(Spoiler warning: Do not read if you haven’t seen “The Mummy”)
The Alex Kurtzman-directed reboot of Universal’s “The Mummy” starring Tom Cruise brings the cursed Egyptian monster into the modern era. In doing that, it seems to erase Universal’s last reboot of the franchise, 1999’s “The Mummy” that starred Rachel Weisz and Brendan Fraser.
But while the new version of “The Mummy” isn’t a sequel to the 1999 movie, it does contain an Easter Egg reference to that film. It’s even enough of one to suggest the 2017 and 1999 movies exist in the same universe.
The Easter Egg pops up when Cruise’s character, Nick Morton, and Egyptologist Jenny Halsey (Annabelle Wallis) meet up with Dr. Jekyll (Russell Crowe). Jekyll runs Prodigium, a monster-hunting and evil-fighting secret group that’s trying to find and destroy the movie’s mummy.
In the Prodigium headquarters, they also have a bunch of relics, trophies and samples from other monsters. They include the hand of the Creature of the Black Lagoon, the skull of a vampire, and a particular gold book: the Book of Amun Ra.
In the 1999 version of “The Mummy,” there are two mystical books that control life and death. The Black Book of the Dead resurrects the movie’s mummy, Imhotep. Toward the end of the film, the heroes discover another book — the Golden Book of Amun Ra, or the Book of Life. The Gold Book allows the heroes to break the mummy’s curse and renders Imhotep mortal, so they can defeat him.
The book is also on the Prodigium’s shelves. Halsey finds it during the sequence in which Dr.
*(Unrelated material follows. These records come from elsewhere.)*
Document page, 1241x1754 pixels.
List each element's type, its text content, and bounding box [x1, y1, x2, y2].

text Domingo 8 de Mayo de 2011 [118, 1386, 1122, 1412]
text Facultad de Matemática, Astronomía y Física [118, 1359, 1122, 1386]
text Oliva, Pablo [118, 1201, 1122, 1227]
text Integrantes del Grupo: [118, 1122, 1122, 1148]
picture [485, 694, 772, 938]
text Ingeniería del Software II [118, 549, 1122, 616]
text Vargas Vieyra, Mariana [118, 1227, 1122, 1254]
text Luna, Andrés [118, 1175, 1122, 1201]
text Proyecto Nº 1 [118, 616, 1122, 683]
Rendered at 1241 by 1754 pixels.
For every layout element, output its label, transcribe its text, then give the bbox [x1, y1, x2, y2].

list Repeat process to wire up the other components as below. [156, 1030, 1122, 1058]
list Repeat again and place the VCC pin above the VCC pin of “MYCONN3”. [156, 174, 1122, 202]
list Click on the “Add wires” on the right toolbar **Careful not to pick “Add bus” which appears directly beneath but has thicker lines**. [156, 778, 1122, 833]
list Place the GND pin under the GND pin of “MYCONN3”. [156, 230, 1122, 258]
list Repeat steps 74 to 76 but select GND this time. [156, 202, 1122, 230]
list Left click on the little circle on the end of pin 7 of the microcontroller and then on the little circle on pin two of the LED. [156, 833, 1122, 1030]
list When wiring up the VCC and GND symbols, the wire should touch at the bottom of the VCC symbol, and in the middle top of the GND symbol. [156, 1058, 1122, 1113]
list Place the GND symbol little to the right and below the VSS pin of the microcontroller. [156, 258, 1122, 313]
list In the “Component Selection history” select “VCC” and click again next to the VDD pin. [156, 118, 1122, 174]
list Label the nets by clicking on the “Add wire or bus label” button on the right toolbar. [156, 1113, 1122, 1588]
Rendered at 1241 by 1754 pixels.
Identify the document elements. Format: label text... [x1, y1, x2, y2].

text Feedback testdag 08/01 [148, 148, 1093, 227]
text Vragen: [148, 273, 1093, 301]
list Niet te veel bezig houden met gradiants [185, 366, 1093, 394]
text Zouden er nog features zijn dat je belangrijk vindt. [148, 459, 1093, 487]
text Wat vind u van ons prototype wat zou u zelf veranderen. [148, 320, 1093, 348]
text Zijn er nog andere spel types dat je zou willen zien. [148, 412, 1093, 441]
Jekyll transforms into Mr. Hyde. As she tries to save Nick from Hyde’s wrath, she pulls a heavy golden book from the shelf and uses it to knock out Malik (Marwan Kenzari), Jekyll’s assistant. When she drops the book on the floor, Fraser fans get a good look at the Book of Amun Ra.
It seems unlikely that much more from the 1999 version of “The Mummy” will pop up in Universal’s new Dark Universe, but who knows — the original film takes place in the late 1920s, almost 100 years before the start of the Dark Universe films. Maybe it’s all one big, multi-mummy cinematic universe.